An RDD has a lineage and therefore does not exist until an action if performed on it; so, if I have a method which performs numerous transformations on the RDD and returns a transformed RDD then what am I actually returning?
Am I returning nothing until that RDD is required for an action? If I cached an RDD in the method, does it persist in the cache? I think I know the answer to this being: the method will only be run when the action is called on the RDD which is returned? But I could be wrong.
An extension to this question is:
If I have a tail recursive method that takes an RDD as a parameter and returns an RDD but I am caching RDD's within the method:
def method(myRDD : RDD) : RDD = {
...
anRDD.cache
if(true) return someRDD
method(someRDD) // tailrec
}
Then, when a tail recursion happens, does it overwrite the previous cached RDD anRDD
or do both persist? I'd imagine both persist. I am having data spilled to disk when the dataset I'm using is just 63mb big. And I think it could have something to do with the tail recursive method.
The RDD lineage is built as a graph of RDD object instances linked together where every node in the lineage has a reference to its dependencies. In it's most simple chain form, you could see it as a linked list:
hadoopRDD(location) <-depends- filteredRDD(f:A->Boolean) <-depends- mappedRDD(f:A->B)
You can appreciate this in base RDD constructor:
/** Construct an RDD with just a one-to-one dependency on one parent */
def this(@transient oneParent: RDD[_]) =
this(oneParent.context , List(new OneToOneDependency(oneParent)))
To come to the point: In the same way we can recursively build a linked list, we can also build an RDD lineage. The result of the recursive function that acts on RDDs will be a well-defined RDD.
An action will be required to schedule that lineage for execution, and will materialize the computation represented by it, much like one could "walk" a linked list once it has been created.

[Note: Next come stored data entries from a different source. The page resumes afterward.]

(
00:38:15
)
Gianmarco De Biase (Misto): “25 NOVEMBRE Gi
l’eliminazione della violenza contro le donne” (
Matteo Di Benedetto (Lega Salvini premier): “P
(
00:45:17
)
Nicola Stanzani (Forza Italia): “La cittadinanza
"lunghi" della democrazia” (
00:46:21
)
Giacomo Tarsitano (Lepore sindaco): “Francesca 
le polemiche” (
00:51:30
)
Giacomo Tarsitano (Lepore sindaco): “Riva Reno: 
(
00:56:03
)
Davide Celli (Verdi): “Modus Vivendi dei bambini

Consider this (rather contrieved, I must admit) example:
def isPrime(n:Int):Boolean = {
(n == 2) || (!( n % 2 ==0) && !((3 to math.sqrt(n).ceil.toInt) exists (x => n % x == 0)))
}
def recPrimeFilter(rdd:RDD[Int], i:Int):RDD[Int] =
if (i<=1) rdd else if (isPrime(i)) recPrimeFilter(rdd.filter(x=> x!=i), i-1) else (recPrimeFilter(rdd.map(x=>x+i), i-1))
When applied to an RDD of ints, we can observe the lineage with the interleaved filter and map resulting of the prime number locations :
val rdd = sc.parallelize(1 to 100)
val res = weirdPrimeFilter(rdd,15)
scala> res.toDebugString
res3: String =
(8) FilteredRDD[54] at filter at <console>:18 []
| FilteredRDD[53] at filter at <console>:18 []
| MappedRDD[52] at map at <console>:18 []
| FilteredRDD[51] at filter at <console>:18 []
| MappedRDD[50] at map at <console>:18 []
| FilteredRDD[49] at filter at <console>:18 []
| MappedRDD[48] at map at <console>:18 []
| MappedRDD[47] at map at <console>:18 []
| MappedRDD[46] at map at <console>:18 []
| FilteredRDD[45] at filter at <console>:18 []
| MappedRDD[44] at map at <console>:18 []
| FilteredRDD[43] at filter at <console>:18 []
| MappedRDD[42] at map at <console>:18 []
| MappedRDD[41] at map at <console>:18 []
| ParallelCollectionRDD[33] at parallelize at <console>:13 []
'cache' breaks the lineage, making the RDD at the point of caching to "remember" its contents the first time it passes by there, sothat all dependent RDDs further up in the lineage can reuse that cached data.
In the basic case of the linear RDD lineage, it will have no effect at all, because each node will be visited only once.
Caching, in this case, could make sense if the recursive RDD construction process creates a graph or tree-like structure where actions are called at many different 'leaf' nodes.